But on a day when Syrian army tanks were supposed to pull back from Syrian cities, opposition groups said there were fresh attacks Tuesday in the central city of Homs and several other cities.

Annan, the former U.N. secretary-general, said the Syrian military has withdrawn from some places, but was also moving into areas that were not previously targeted. Still, he says there is time for his plan to work.

"I believe it is a bit too early to say that the plan has failed," Annan said. "The plan is still on the table, and it is a plan we are all fighting to implement."

Annan Visits Refugee Camp

Annan, who is a joint U.N. and Arab League envoy, visited Syrian refugees in Turkey on Tuesday and said he heard heart-wrenching stories about women and children uprooted from their homes and fired upon as they fled. He said he's working on getting international monitors on the ground and is calling for an end to the bloodshed before Syria "plunges into the abyss."

"There should be no preconditions for stopping the violence," he said. "That's something we need to do for the people and for the country concerned."
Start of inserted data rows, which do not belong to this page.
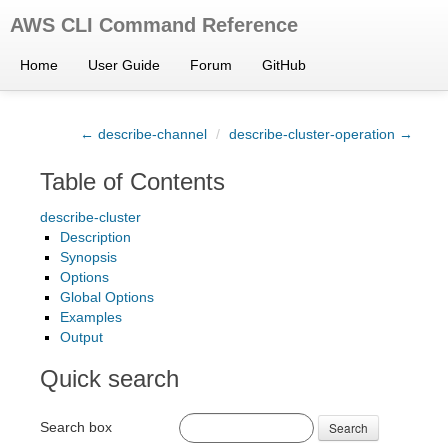
AWS CLI Command Reference
Home
User Guide
Forum
GitHub
← describe-channel
/
describe-cluster-operation →
Table of Contents
describe-cluster
Description
Synopsis
Options
Global Options
Examples
Output
Quick search
Search box
Search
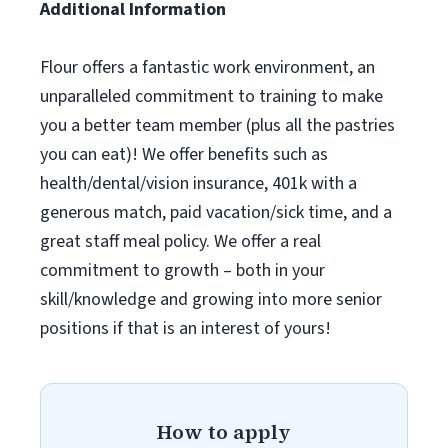
Additional Information
Flour offers a fantastic work environment, an
unparalleled commitment to training to make
you a better team member (plus all the pastries
you can eat)! We offer benefits such as
health/dental/vision insurance, 401k with a
generous match, paid vacation/sick time, and a
great staff meal policy. We offer a real
commitment to growth – both in your
skill/knowledge and growing into more senior
positions if that is an interest of yours!
How to apply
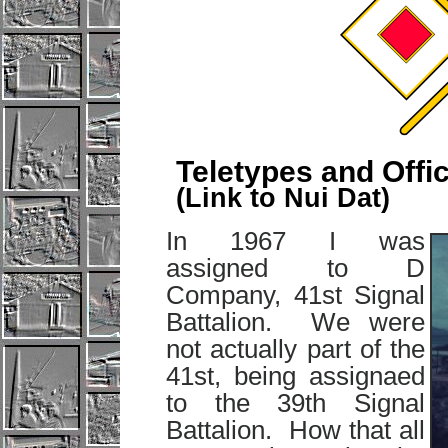
Teletypes and Offi
(Link to Nui Dat)
In 1967 I was
assigned to D
Company, 41st Signal
Battalion. We were
not actually part of the
41st, being assignaed
to the 39th Signal
Battalion. How that all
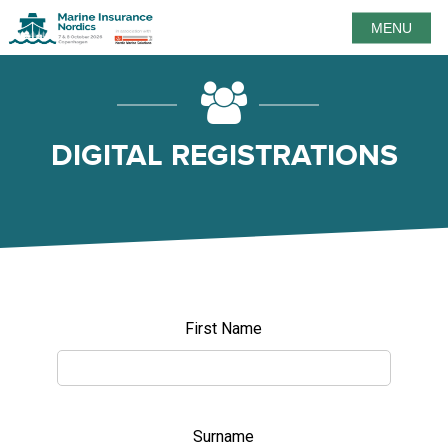
MENU
DIGITAL REGISTRATIONS
First Name
Surname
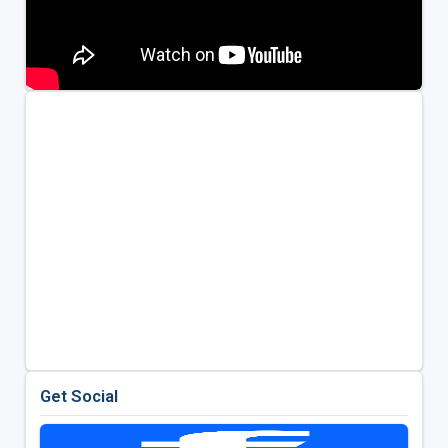
Get Social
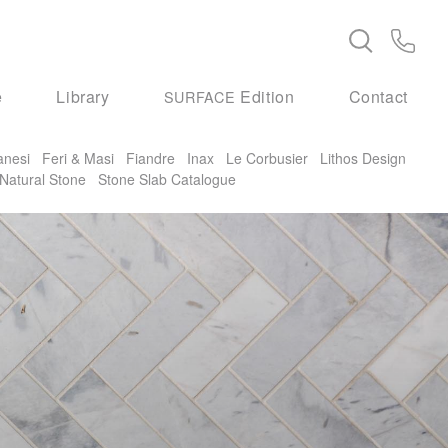
e
Library
Edition
Contact
SURFACE
anesi
Feri & Masi
Fiandre
Inax
Le Corbusier
Lithos Design
Natural Stone
Stone Slab Catalogue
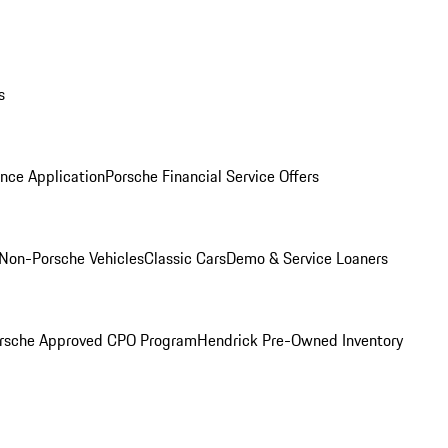
s
nce Application
Porsche Financial Service Offers
Non-Porsche Vehicles
Classic Cars
Demo & Service Loaners
rsche Approved CPO Program
Hendrick Pre-Owned Inventory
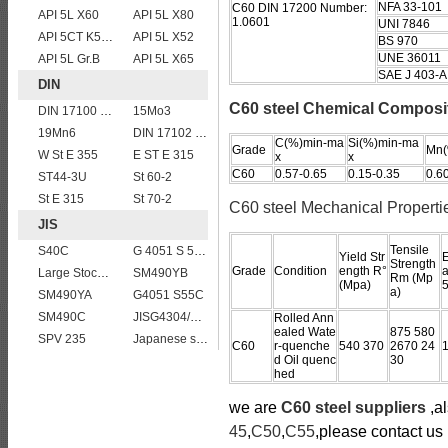
NFA 33-101
C60 DIN 17200 Number:
API 5L X60
API 5L X80
1.0601
UNI 7846
API 5CT K55 casing pipe
API 5L X52
BS 970
UNE 36011
API 5L Gr.B
API 5L X65
SAE J 403-A
DIN
C60 steel Chemical Composi
DIN 17100 RST37-2 mild structure steel plates
15Mo3
19Mn6
DIN 17102 St E 460
C(%)min-ma
Si(%)min-ma
Grade
Mn(
W St E 355
E ST E 315
x
x
C60
0.57-0.65
0.15-0.35
0.6
ST44-3U
St 60-2
St E 315
St 70-2
C60 steel Mechanical Properti
JIS
Tensile
S40C
G 4051 S 58 C
Yield Str
E
Strength
Grade
Condition
ength R°
a
Large Stock JIS G4304 SUS 430 stainless steel plate
SM490YB
Rm (Mp
(Mpa)
a)
SM490YA
G4051 S55C
SM490C
JISG4304/4312 SUS304L stainless steel plates and sheets
Rolled Ann
ealed Wate
875 580
SPV 235
Japanese standard steel JIS G3106 SM570 low alloy high strength steel plates
C60
r-quenche
540 370
2670 24
d Oil quenc
30
hed
we are
C60 steel suppliers
,al
45
,
C50
,
C55
,please contact us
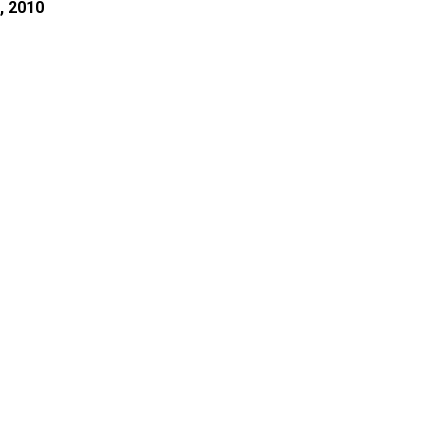
, 2010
Syria wanted guarantees that opposition forces would abide by the Annan plan, a move the U.S. government described as a stalling tactic.

At the United Nations, U.S. Ambassador Susan Rice said there will soon be a moment of truth when countries will have to think about stepping up the pressure on Syrian President Bashar Assad.

"It is outrageous, but by no means unexpected or surprising, that the government has yet again made commitments and broken them," she said.

Syrian Envoy Seeks Support In Russia

Russia's position will be key. In Moscow on Tuesday, Russian Foreign Minister Sergei Lavrov was nudging his Syrian counterpart to implement the Annan plan.

According to Lavrov, the Syrians should be more decisive in implementing the plan.

Some analysts said it appeared the Russians, who have long supported the Syrian government, were sounding increasingly frustrated with Damascus.

"It looks like the Syrian government is thumbing its nose at the Russians just like it is the rest of the world," said Anne-Marie Slaughter, who was the State Department's policy planning director before returning to Princeton University last year to teach international relations. She thinks the best option now is something that's been under discussion for months — setting up safe zones for Syrian civilians.

"This has been a game of 'After you,' 'No, after you,' where the Turks have said they couldn't move without the U.N., the U.N. couldn't go without Russia, the U.S. wasn't going to move unless the Turks and the Arabs moved," she said. "So everybody has pointed to everybody else."

Slaughter is hopeful that is changing as everyone sees the Annan peace plan falter.

"We have to recognize that unless we put together a coalition that is willing at least to create a safe zone, we are looking at a civil war that is going to spill over borders," she said. "It's going to result in increasing sectarianism and fragmentation in Syria, increasing instability in the region, harm to our interests, and ultimately exactly the kind of situation we most want to prevent right in the heart of the most sensitive region in the world."

Just this week, Syrian troops fired into a refugee camp inside Turkey, and the violence also spilled over into Lebanon.